> _TEXT PROVIDED_:
On 19/04/2023 14.09, Eric Dumazet wrote:
> On Wed, Apr 19, 2023 at 1:08 PM Jesper Dangaard Brouer
>>
>>
>> On 18/04/2023 09.36, Lorenzo Bianconi wrote:
>>>> On Mon, 17 Apr 2023 23:31:01 +0200 Lorenzo Bianconi wrote:
>>>>>> If it's that then I'm with Eric. There are many ways to keep the pages
>>>>>> in use, no point working around one of them and not the rest :(
>>>>>
>>>>> I was not clear here, my fault. What I mean is I can see the returned
>>>>> pages counter increasing from time to time, but during most of tests,
>>>>> even after 2h the tcp traffic has stopped, page_pool_release_retry()
>>>>> still complains not all the pages are returned to the pool and so the
>>>>> pool has not been deallocated yet.
>>>>> The chunk of code in my first email is just to demonstrate the issue
>>>>> and I am completely fine to get a better solution :)
>>>>
>>>> Your problem is perhaps made worse by threaded NAPI, you have
>>>> defer-free skbs sprayed across all cores and no NAPI there to
>>>> flush them :(
>>>
>>> yes, exactly :)
>>>
>>>>
>>>>> I guess we just need a way to free the pool in a reasonable amount
>>>>> of time. Agree?
>>>>
>>>> Whether we need to guarantee the release is the real question.

> _WRITTEN TASK_:
In the email thread, why might threaded NAPI make the problem worse? Please answer in one to three sentences. The data after the thread is separate material.

> _DATA SHOWN_:
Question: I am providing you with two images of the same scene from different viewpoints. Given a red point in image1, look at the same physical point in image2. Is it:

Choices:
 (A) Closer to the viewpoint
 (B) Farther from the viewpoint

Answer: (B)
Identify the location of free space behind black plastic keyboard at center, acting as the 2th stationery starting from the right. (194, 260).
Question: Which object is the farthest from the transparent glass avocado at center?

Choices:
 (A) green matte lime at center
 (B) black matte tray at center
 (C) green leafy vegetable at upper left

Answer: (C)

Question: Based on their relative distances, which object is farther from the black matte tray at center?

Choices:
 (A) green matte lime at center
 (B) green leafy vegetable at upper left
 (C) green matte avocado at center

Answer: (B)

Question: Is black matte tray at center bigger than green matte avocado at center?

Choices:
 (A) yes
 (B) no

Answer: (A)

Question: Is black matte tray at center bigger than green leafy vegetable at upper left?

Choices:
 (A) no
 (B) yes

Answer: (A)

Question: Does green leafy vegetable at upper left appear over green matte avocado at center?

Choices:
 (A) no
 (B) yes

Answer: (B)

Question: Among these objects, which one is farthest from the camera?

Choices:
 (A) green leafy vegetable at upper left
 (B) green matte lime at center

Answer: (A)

--

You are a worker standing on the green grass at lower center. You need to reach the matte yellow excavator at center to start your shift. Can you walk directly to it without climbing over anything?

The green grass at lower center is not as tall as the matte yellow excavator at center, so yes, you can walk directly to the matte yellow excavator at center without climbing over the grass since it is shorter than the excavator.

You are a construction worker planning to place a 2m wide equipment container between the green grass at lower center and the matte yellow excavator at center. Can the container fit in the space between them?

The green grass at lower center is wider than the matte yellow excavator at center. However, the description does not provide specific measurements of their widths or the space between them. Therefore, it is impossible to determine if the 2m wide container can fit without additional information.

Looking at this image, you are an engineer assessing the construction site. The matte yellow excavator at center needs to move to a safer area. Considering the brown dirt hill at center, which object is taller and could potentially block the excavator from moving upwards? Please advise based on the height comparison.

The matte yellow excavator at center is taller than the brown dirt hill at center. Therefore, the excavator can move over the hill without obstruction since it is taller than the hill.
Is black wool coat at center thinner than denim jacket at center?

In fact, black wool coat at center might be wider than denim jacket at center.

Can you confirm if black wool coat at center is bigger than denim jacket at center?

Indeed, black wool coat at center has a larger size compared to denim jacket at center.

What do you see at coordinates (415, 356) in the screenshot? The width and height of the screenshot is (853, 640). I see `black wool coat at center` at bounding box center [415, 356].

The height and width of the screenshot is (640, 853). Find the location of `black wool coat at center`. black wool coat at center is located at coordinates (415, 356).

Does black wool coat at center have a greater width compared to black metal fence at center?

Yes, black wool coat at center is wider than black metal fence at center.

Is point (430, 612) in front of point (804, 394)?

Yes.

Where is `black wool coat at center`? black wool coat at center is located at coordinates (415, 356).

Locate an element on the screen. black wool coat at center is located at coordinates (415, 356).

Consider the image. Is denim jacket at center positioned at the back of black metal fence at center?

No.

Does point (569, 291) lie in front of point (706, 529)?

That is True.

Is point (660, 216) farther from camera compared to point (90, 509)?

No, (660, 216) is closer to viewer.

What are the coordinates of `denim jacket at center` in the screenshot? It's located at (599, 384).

> _RESPONSE TO THIS TASK_:
With threaded NAPI, defer-free skbs end up sprayed across all cores. There is no NAPI on those cores to flush them.